Teenager survives 3,000ft
solo skydiving disaster

Liam Byrne (left), 18, who escaped with minor injuries after crash landing in a tree during a parachute jump.
Liam Byrne (left), 18, who escaped with minor injuries after crash landing in a tree during a parachute jump.

A DONCASTER student who crash landed into a tree after complications during a 3,000ft parachute jump has spoken about his near-death experience.

Lucky Liam Byrne, 18, of Butten Meadow, Austerfield, miraculously escaped with just cuts and bruises after becoming entangled in the parachute during his first ever sky diving experience.

Liam narrowly missed a church graveyard and metal fence as he plummeted to the ground during his first ever solo parachute jump.

Speaking to the Free Press, Liam, who is currently studying English Literature at Northumbria University, said: “I don’t think it’s really sunk in how bad things could’ve been.

“It all happened so quickly, I had no control, I didn’t really realise what was happening, it was only when I saw everyone’s face who had watched me and spoke to them that I realised how bad it was and that I was lucky to be here.”

But the plucky student has vowed to give it another go and is already planning another jump.

“This was something that I really wanted to get into so I think the best thing to do is get straight back on it, nothing like this can happen to me again, surely, well at least I hope not.”

Liam had recently joined the Northumbria University Parachute Club and was jumping at the Peterlee Parachute Centre in County Durham when the incident happened on Saturday.

The student described how the chute deployed automatically but got entangled in his arm and then, after instructors used a radio to tell him to deploy his second chute, that got tangled up with the first.

Liam performed the emergency procedures and tried to get rid of the main parachute but could not regain control.
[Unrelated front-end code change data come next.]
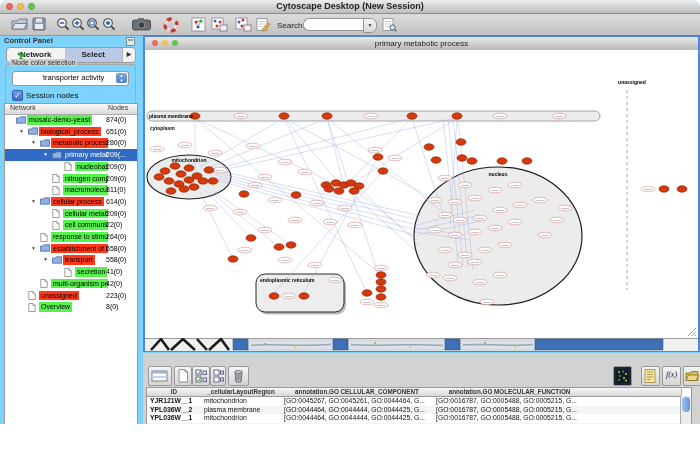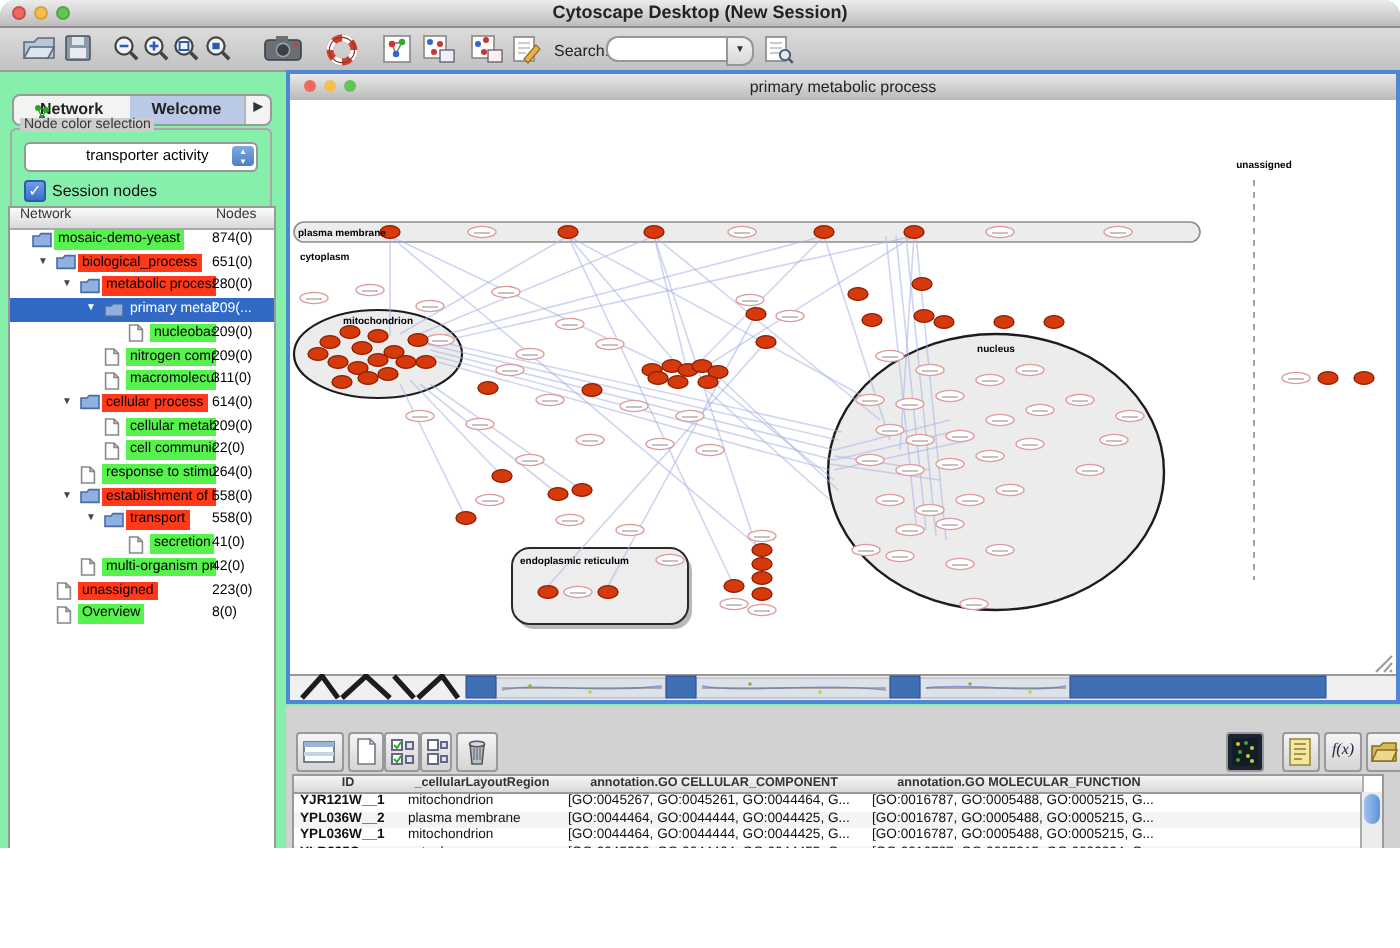--- a/index.html
+++ b/index.html
@@ -1,16 +1,16 @@
 <!DOCTYPE html>
 <html><head>
 <meta charset="utf-8">
 <style>
   html,body{margin:0;padding:0;background:#fff;font-family:"Liberation Sans",sans-serif;}
-  #app{position:relative;width:700px;height:424px;background:#86efac;overflow:hidden;border-radius:8px 8px 0 0;font-family:"Liberation Sans",sans-serif;}
+  #app{position:relative;width:700px;height:424px;background:#7dd3fc;overflow:hidden;border-radius:8px 8px 0 0;font-family:"Liberation Sans",sans-serif;}
   .abs{position:absolute;}
   
   #titlebar{left:0;top:0;width:700px;height:13px;background:linear-gradient(#ececec,#bdbdbd);border-bottom:1px solid #8e8e8e;}
   .light{width:7px;height:7px;border-radius:50%;top:3px;}
   #win-title{left:0;top:0;width:700px;text-align:center;font-size:9px;font-weight:bold;color:#222;line-height:13px;}
   
   #toolbar{left:0;top:14px;width:700px;height:21px;background:linear-gradient(#dcdcdc,#c2c2c2);border-bottom:1px solid #9a9a9a;}
   .tbi{position:absolute;top:3px;}
   #search-label{font-size:8px;color:#222;top:7px;}
   #search-field{left:303px;top:4px;width:58px;height:11px;border:1px solid #979797;border-right:none;border-radius:6px 0 0 6px;background:#fff;font-size:8px;padding:0 4px;}
@@ -149,31 +149,38 @@
     <input id="search-field" class="abs" style="">
     <span id="search-drop" class="abs">▼</span>
     <span class="tbi" style="left:382px;"><svg width="15" height="15">
           <rect x="1" y="1.5" width="10" height="12" fill="#fff" stroke="#888" stroke-width="0.8"></rect>
           <path d="M3,4.5 h6 M3,7 h6 M3,9.5 h6" stroke="#bbb" stroke-width="0.8"></path>
           <circle cx="10.5" cy="10.5" r="2.6" fill="#dce8f6" stroke="#456" stroke-width="0.9"></circle>
           <line x1="12.4" y1="12.4" x2="14.4" y2="14.4" stroke="#456" stroke-width="1.2"></line>
         </svg></span>
   </div>
 
+  <div id="cp-header" class="abs">
+    <span class="abs" style="left:4px;">Control Panel</span>
+    <span class="abs" style="left:126px;top:1px;"><svg width="9" height="9">
+          <rect x="0.5" y="0.5" width="8" height="8" fill="#e8e8e8" stroke="#777" stroke-width="0.8"></rect>
+          <rect x="2" y="2" width="5" height="2" fill="#8aa"></rect>
+        </svg></span>
+  </div>
   <div id="cp-tabs" class="abs">
     <div class="cp-tab">
       <span class="abs" style="left:10px;top:3px;"><svg width="8" height="8">
             <circle cx="2" cy="2" r="1.5" fill="#2a2"></circle>
             <circle cx="6" cy="3" r="1.5" fill="#2a2"></circle>
             <circle cx="4" cy="7" r="1.5" fill="#161"></circle>
             <path d="M2,2 L6,3 L4,7 Z" fill="none" stroke="#2a2" stroke-width="0.6"></path>
           </svg></span>
       <span>Network</span>
     </div>
-    <div class="cp-tab sel"><span>Welcome</span></div>
+    <div class="cp-tab sel"><span>Select</span></div>
     <div class="cp-tab" id="cp-tab-arrow" style="flex:0 0 12px;">▶</div>
   </div>
   <div id="groupbox" class="abs"></div>
   <span id="group-label" class="abs">Node color selection</span>
   <div id="combo" class="abs">
     <span class="val">transporter activity</span>
     <span class="step">▲<br>▼</span>
   </div>
   <div id="checkbox" class="abs">✓</div>
   <span id="checkbox-label" class="abs">Session nodes</span>

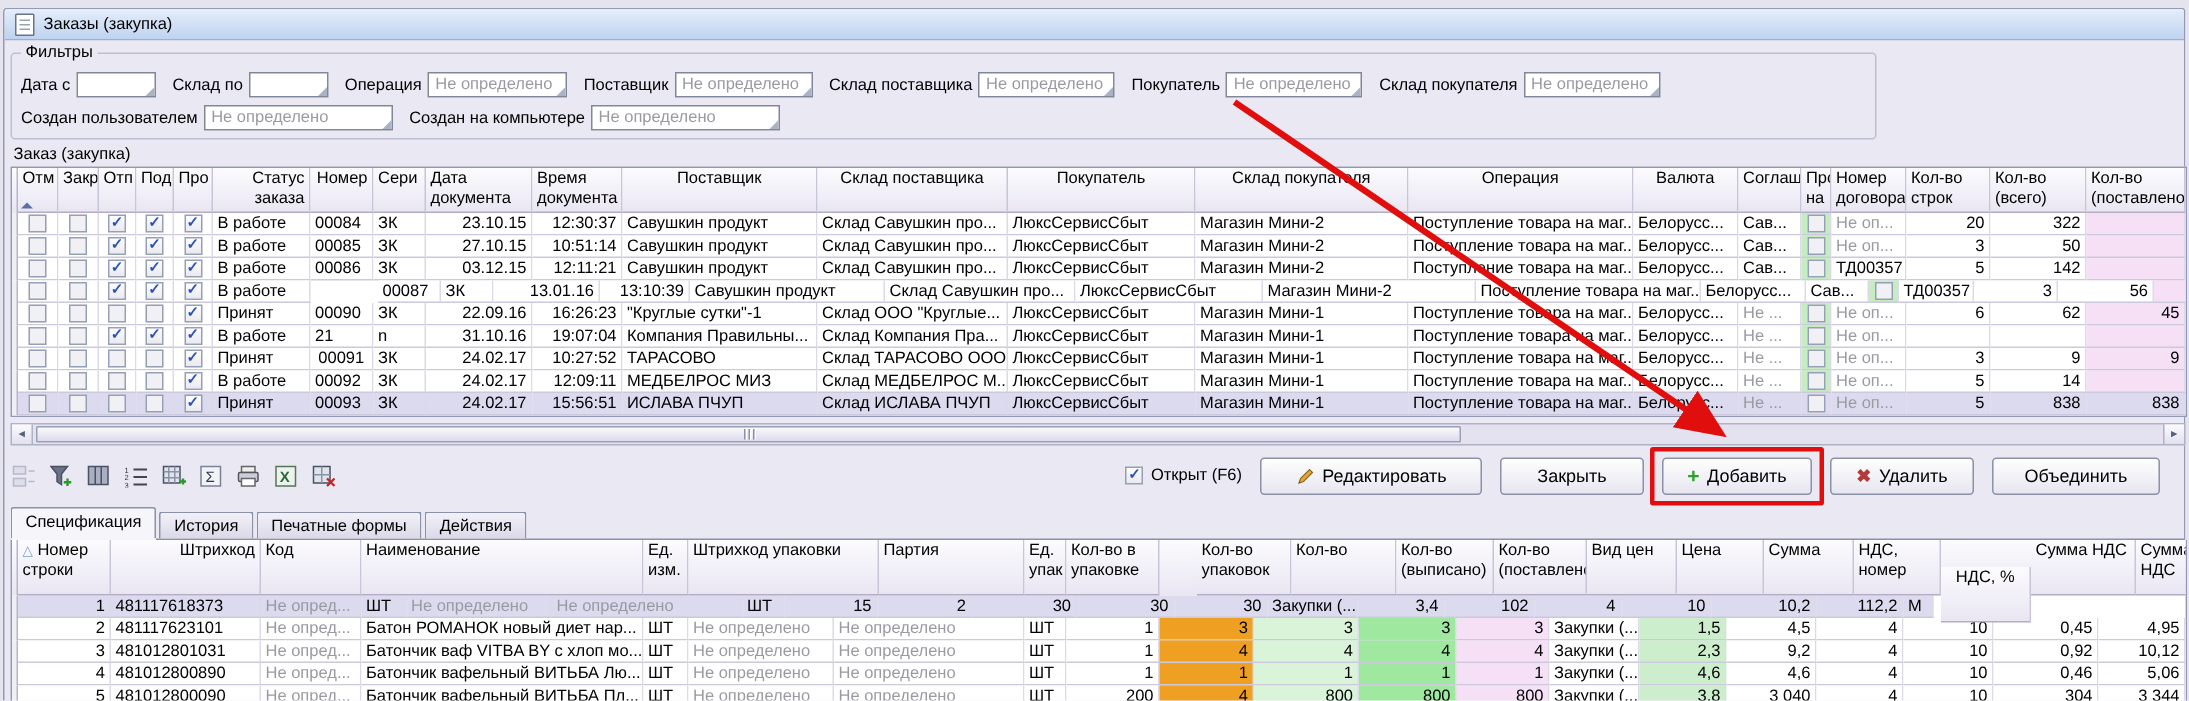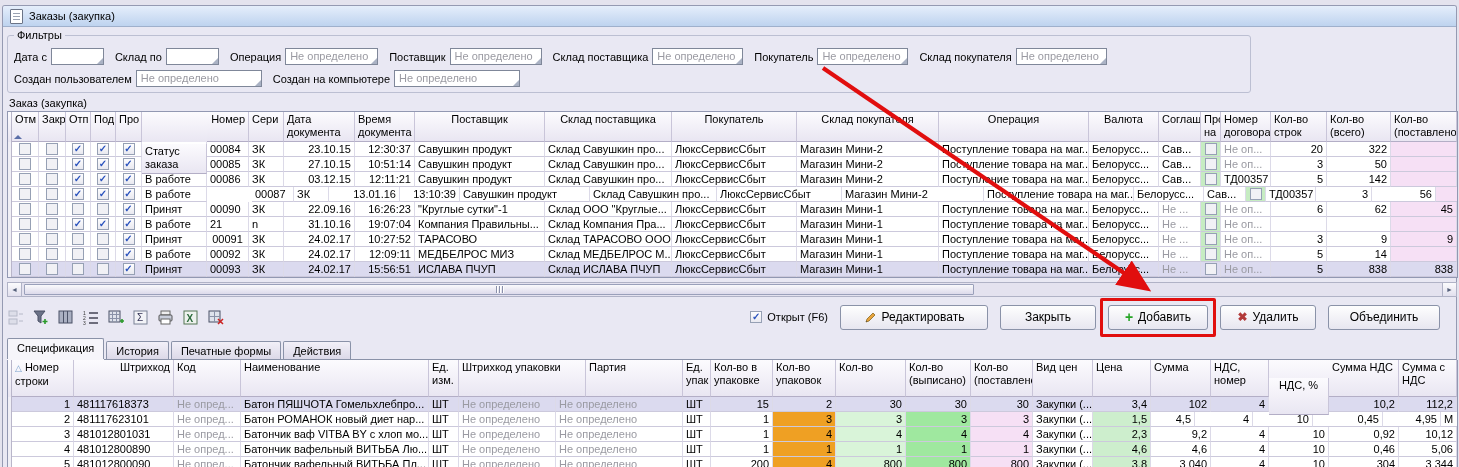--- a/index.html
+++ b/index.html
@@ -124,21 +124,21 @@
   <div class="section-label">Заказ (закупка)</div>
 
   <div class="gtable" id="orders-table" style="width:1451px">
       <div class="trow thead">
         <div class="leader" style="background: linear-gradient(rgb(252, 251, 254), rgb(233, 230, 242));"></div>
         <div class="hcell" style="width: 27px; height: 100%; text-align: center;">Отм<span class="sort-tri"></span></div>
         <div class="hcell" style="width: 27px; height: 100%; text-align: center;">Закр</div>
         <div class="hcell" style="width: 25px; height: 100%; text-align: center;">Отп</div>
         <div class="hcell" style="width: 25px; height: 100%; text-align: center;">Под</div>
         <div class="hcell" style="width: 26px; height: 100%; text-align: center;">Про</div>
-        <div class="hcell" style="width: 65px; height: 100%; text-align: left; margin-top: 32px;">Статус заказа</div>
+        <div class="hcell" style="width: 65px; height: 100%; text-align: right;">Статус заказа</div>
         <div class="hcell" style="width: 42px; height: 100%; text-align: right;">Номер</div>
         <div class="hcell" style="width: 35px; height: 100%; text-align: left;">Сери</div>
         <div class="hcell" style="width: 71px; height: 100%; text-align: left;">Дата документа</div>
         <div class="hcell" style="width: 60px; height: 100%; text-align: left;">Время документа</div>
         <div class="hcell" style="width: 130px; height: 100%; text-align: center;">Поставщик</div>
         <div class="hcell" style="width: 127px; height: 100%; text-align: center;">Склад поставщика</div>
         <div class="hcell" style="width: 125px; height: 100%; text-align: center;">Покупатель</div>
         <div class="hcell" style="width: 142px; height: 100%; text-align: center;">Склад покупателя</div>
         <div class="hcell" style="width: 150px; height: 100%; text-align: center;">Операция</div>
         <div class="hcell" style="width: 70px; height: 100%; text-align: center;">Валюта</div>
@@ -613,39 +613,38 @@
         <div class="leader" style="background: linear-gradient(rgb(252, 251, 254), rgb(233, 230, 242));"></div>
         <div class="hcell" style="width: 62px; height: 100%; text-align: left;"><span class="tri2">△</span>Номер строки</div>
         <div class="hcell" style="width: 100px; height: 100%; text-align: right;">Штрихкод</div>
         <div class="hcell" style="width: 67px; height: 100%; text-align: left;">Код</div>
         <div class="hcell" style="width: 188px; height: 100%; text-align: left;">Наименование</div>
         <div class="hcell" style="width: 30px; height: 100%; text-align: left;">Ед. изм.</div>
         <div class="hcell" style="width: 127px; height: 100%; text-align: left;">Штрихкод упаковки</div>
         <div class="hcell" style="width: 97px; height: 100%; text-align: left;">Партия</div>
         <div class="hcell" style="width: 28px; height: 100%; text-align: left;">Ед. упак</div>
         <div class="hcell" style="width: 62px; height: 100%; text-align: left;">Кол-во в упаковке</div>
-        <div class="hcell" style="width: 63px; height: 100%; text-align: left;">Кол-во упаковок</div>
+        <div class="hcell" style="width: 63px; height: 100%; text-align: left; margin-left: 25px;">Кол-во упаковок</div>
         <div class="hcell" style="width: 70px; height: 100%; text-align: left;">Кол-во</div>
         <div class="hcell" style="width: 65px; height: 100%; text-align: left;">Кол-во (выписано)</div>
         <div class="hcell" style="width: 62px; height: 100%; text-align: left;">Кол-во (поставлено</div>
         <div class="hcell" style="width: 60px; height: 100%; text-align: left;">Вид цен</div>
         <div class="hcell" style="width: 58px; height: 100%; text-align: left;">Цена</div>
         <div class="hcell" style="width: 60px; height: 100%; text-align: left;">Сумма</div>
         <div class="hcell" style="width: 58px; height: 100%; text-align: left;">НДС, номер</div>
         <div class="hcell" style="width: 60px; height: 100%; text-align: center; margin-top: 18px;">НДС, %</div>
         <div class="hcell" style="width: 70px; height: 100%; text-align: left;">Сумма НДС</div>
         <div class="hcell" style="width: 58px; height: 100%; text-align: left;">Сумма с НДС</div>
         <div class="hcell" style="width: 20px; height: 100%; text-align: left;">С п</div>
       </div>
       <div class="trow sel">
         <div class="leader"></div>
         <div class="cell r" style="width: 62px;">1</div>
         <div class="cell" style="width: 100px;">481117618373</div>
         <div class="cell muted" style="width: 67px;">Не опред...</div>
-        <div class="cell" style="width: 188px;">Батон ПЯШЧОТА Гомельхлебпро...</div>
         <div class="cell" style="width: 30px;">ШТ</div>
         <div class="cell muted" style="width: 97px;">Не определено</div>
         <div class="cell muted" style="width: 127px;">Не определено</div>
         <div class="cell" style="width: 28px;">ШТ</div>
         <div class="cell r" style="width: 62px;">15</div>
         <div class="cell r" style="width: 63px;">2</div>
         <div class="cell r lgreen" style="width: 70px;">30</div>
         <div class="cell r mgreen" style="width: 65px;">30</div>
         <div class="cell r pink" style="width: 62px;">30</div>
         <div class="cell" style="width: 60px;">Закупки (...</div>
@@ -667,21 +666,21 @@
         <div class="cell muted" style="width: 97px;">Не определено</div>
         <div class="cell muted" style="width: 127px;">Не определено</div>
         <div class="cell" style="width: 28px;">ШТ</div>
         <div class="cell r" style="width: 62px;">1</div>
         <div class="cell r orange" style="width: 63px;">3</div>
         <div class="cell r lgreen" style="width: 70px;">3</div>
         <div class="cell r mgreen" style="width: 65px;">3</div>
         <div class="cell r pink" style="width: 62px;">3</div>
         <div class="cell" style="width: 60px;">Закупки (...</div>
         <div class="cell r price" style="width: 58px;">1,5</div>
-        <div class="cell r" style="width: 44px;">4,5</div>
+        <div class="cell r" style="width: 60px;">4,5</div>
         <div class="cell r" style="width: 58px;">4</div>
         <div class="cell r" style="width: 60px;">10</div>
         <div class="cell r" style="width: 70px;">0,45</div>
         <div class="cell r" style="width: 58px;">4,95</div>
         <div class="cell" style="width: 20px;">М</div>
       </div>
       <div class="trow">
         <div class="leader"></div>
         <div class="cell r" style="width: 62px;">3</div>
         <div class="cell" style="width: 100px;">481012801031</div>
He added: “Both parachutes were open but only one had inflated and was tangled, I was spinning out of control.”

Ian Rosenvinge, who runs the Peterlee Parachute Centre said that Mr Byrne had done a six to eight-hour training course before the jump but had failed to adopt the arched position he needed to be in to move away from the parachute causing him to get tangled in it.

He added: “We are very pleased that he escaped with minor injures, he is very lucky, it is extremely rare for incidents like this to occur

“Credit to him that he wants to give it another go.”